▶ [PAGE TEXT]

[Start of Attachment]

# Paint Brushes



## 650bill (May 23, 2011)

Can anyone here on the list tell me what brush size will best meet my needs when hand painting my models? I have a good selection of camel hair brushes to choose from, I just need to know the proper size.

Also, I want to rephrase my question about replacement parts. I want to buy junk plastic airplanes. Anyone have any for sale?

I am rebuilding some old models, all 172 scale such as a B-57 British Cambra, F-100, F-86, F-104 and F-102.

Years ago when I was just starting out, I had one $1.98 spray can of silver paint, and every model was painted the same color from the same can. Now I want to repair these old models, many of which have missing landng gears and tires. I can fabricate the landing gear structs from left over tree frames, but fabricating wheelsis a little more difficult.

I am open to suggestions.
650bill


----------



## machgo (Feb 10, 2010)

Best thing to do for your brush sizes is take a look at the hobby shop rack, and decide which size will suit your particular kits. I wouldn't paint a full camo pattern on any scale kit with a 000 brush, but I might do the canopy frame of a 1/72 with one.

If you search around online you can find all manner of aftermarket sets that include wheels, struts, doors, photo etch--you name it, for all manner of scales and types of planes.

To get an idea of what's out there: www.luckymodel.com

I haven't purchased anything but paint and putty type stuff from them, but they have a great selection of aftermarket stuff.

You also might try posting a WTB thread in the for sale and trade section. I'm sure some guys have leftovers they'd part with. :wave:


----------



## djnick66 (May 2, 2008)

[End of Attachment]

▶ [COMPLETE THE FOLLOWING]
• a. Duplicate the part of the paint brush thread between "## 650bill (May" and "the proper size.", inclusive.
• b. Decide whether each statement agrees with the paint brush thread, and answer yes or no with the deciding words quoted exactly: (i) 650bill already owns a good selection of camel hair brushes; (ii) machgo has bought aftermarket wheels from the site he recommends; (iii) machgo would paint a full camo pattern with a 000 brush.
• c. Write the next part of the paint brush thread, picking up right after its final line.

▶ [INFORMATION SHOWN]
[Start of Attachment]

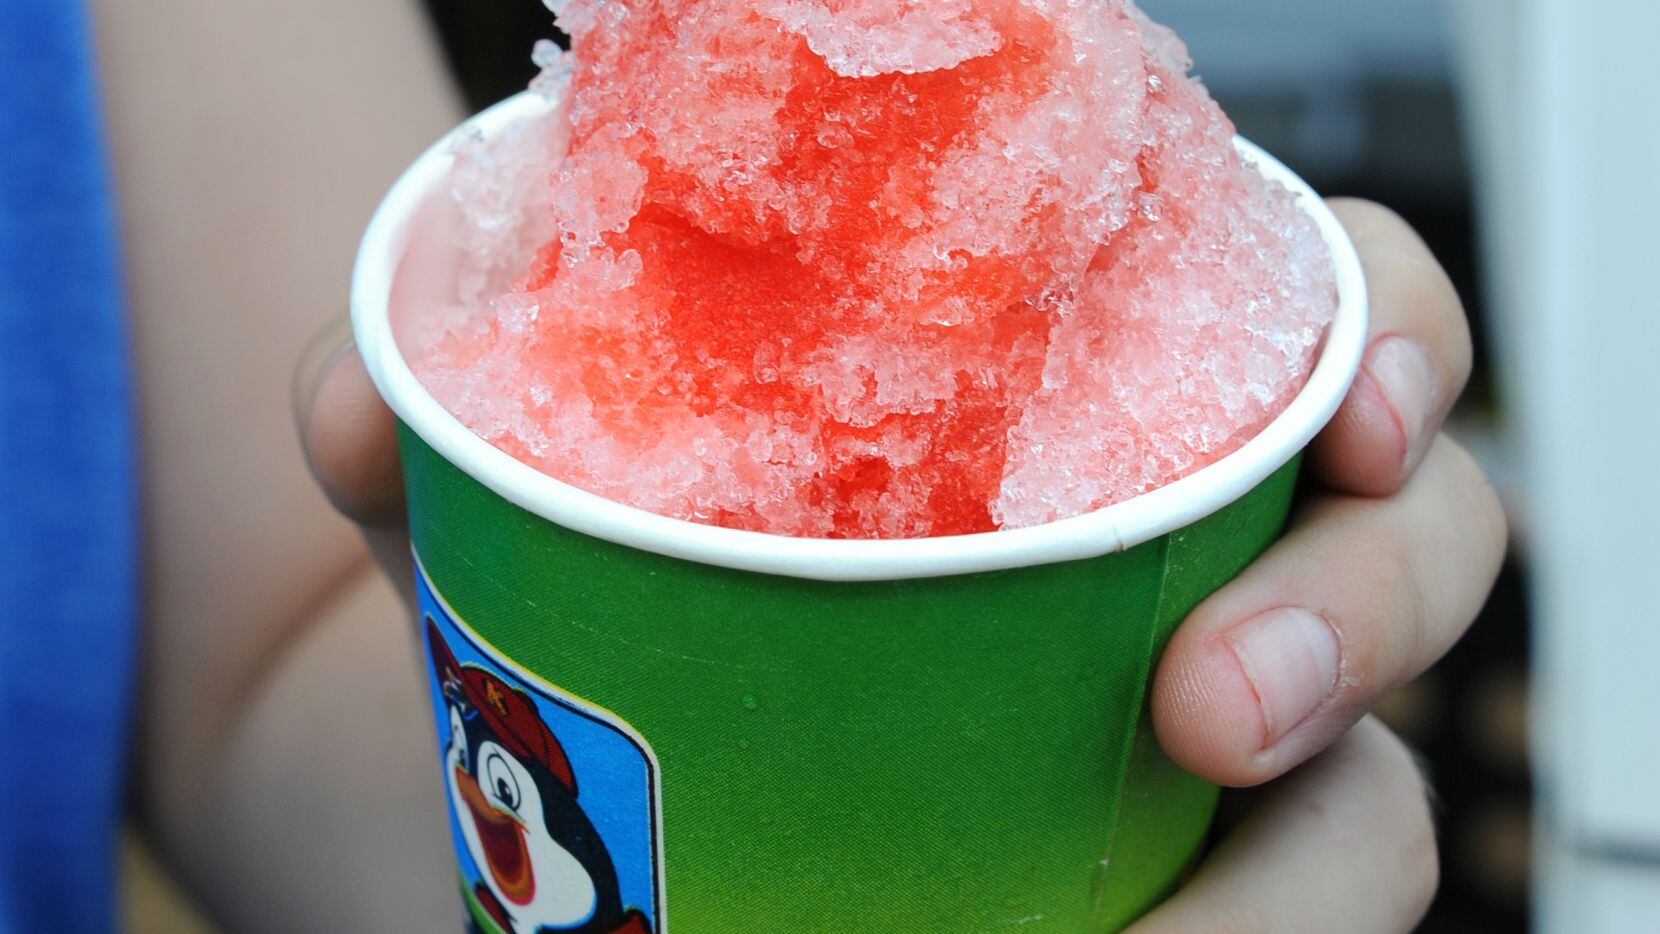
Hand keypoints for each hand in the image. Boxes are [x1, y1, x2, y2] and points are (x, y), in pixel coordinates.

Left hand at [295, 199, 1505, 929]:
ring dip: (1302, 888)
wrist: (578, 791)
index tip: (1346, 416)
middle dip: (1365, 624)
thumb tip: (359, 403)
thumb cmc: (619, 584)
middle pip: (1412, 560)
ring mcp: (1199, 760)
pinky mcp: (1149, 897)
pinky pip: (1236, 930)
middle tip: (1205, 711)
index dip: (1396, 350)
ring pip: (1367, 808)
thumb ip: (459, 413)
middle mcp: (1195, 573)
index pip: (1335, 328)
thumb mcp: (547, 473)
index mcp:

[End of Attachment]

▶ [SOLVED TASKS]
• a.
## 650bill (May 23, 2011)

Can anyone here on the list tell me what brush size will best meet my needs when hand painting my models? I have a good selection of camel hair brushes to choose from, I just need to know the proper size.

• b.
(i) Yes: "I have a good selection of camel hair brushes to choose from"
(ii) No: "I haven't purchased anything but paint and putty type stuff from them"
(iii) No: "I wouldn't paint a full camo pattern on any scale kit with a 000 brush"

• c.
I paint a lot of 1/72 planes by hand. I dont use anything larger than a 1/4" flat brush. Testors makes one of those in their sable series. I use a lot of FLoquil brand brushes too. Mostly rounds. By and large I prefer round brushes to flat even though many people will tell you to use flats for large flat surfaces (like airplane wings). #3 is always good.

Tamiya has some nice inexpensive to mid priced brushes. They have some excellent flat and round brushes in different sizes sold individually and in small packs. The cheaper brushes are in the $2 range but are much better than what you would expect for $2. The black handled, high grade brushes run $8 or so each, which is about average. 

Even for detail painting I use not too much smaller than a good quality O but with a fine point. Yeah you can buy 20/0 but they are mostly worthless but an O with a good point is very useful. 

THe thing with fixing up old kits is that often its a waste of money. I don t say that to be rude, but you will spend $8 for a pair of resin Spitfire wheels and another $5 for postage when you can buy that same old Airfix kit new for $6. Many of the older kits are available very cheaply off eBay. I collect vintage Airfix, Revell, Frog, etc. and except for a few rare planes, most are in the $5-$10 range even for something big like a bomber. 

One thing you can do also if the planes landing gear are broken off... is to fill in the wheel wells with plastic sheet and make them into in flight models. Airfix (www.airfix-usa.com) now sells a variety of 1/72 display stands for single and multiple models. 

Here is a hand painted pair of 1/72 British planes in flight










An old Hawk Messerschmitt with no landing gear and the old Airfix kit on its display base










And Airfix' Focke Wulf done by hand










My half finshed Phantom was done entirely with spray cans and was quite easy to mask using Tamiya tape.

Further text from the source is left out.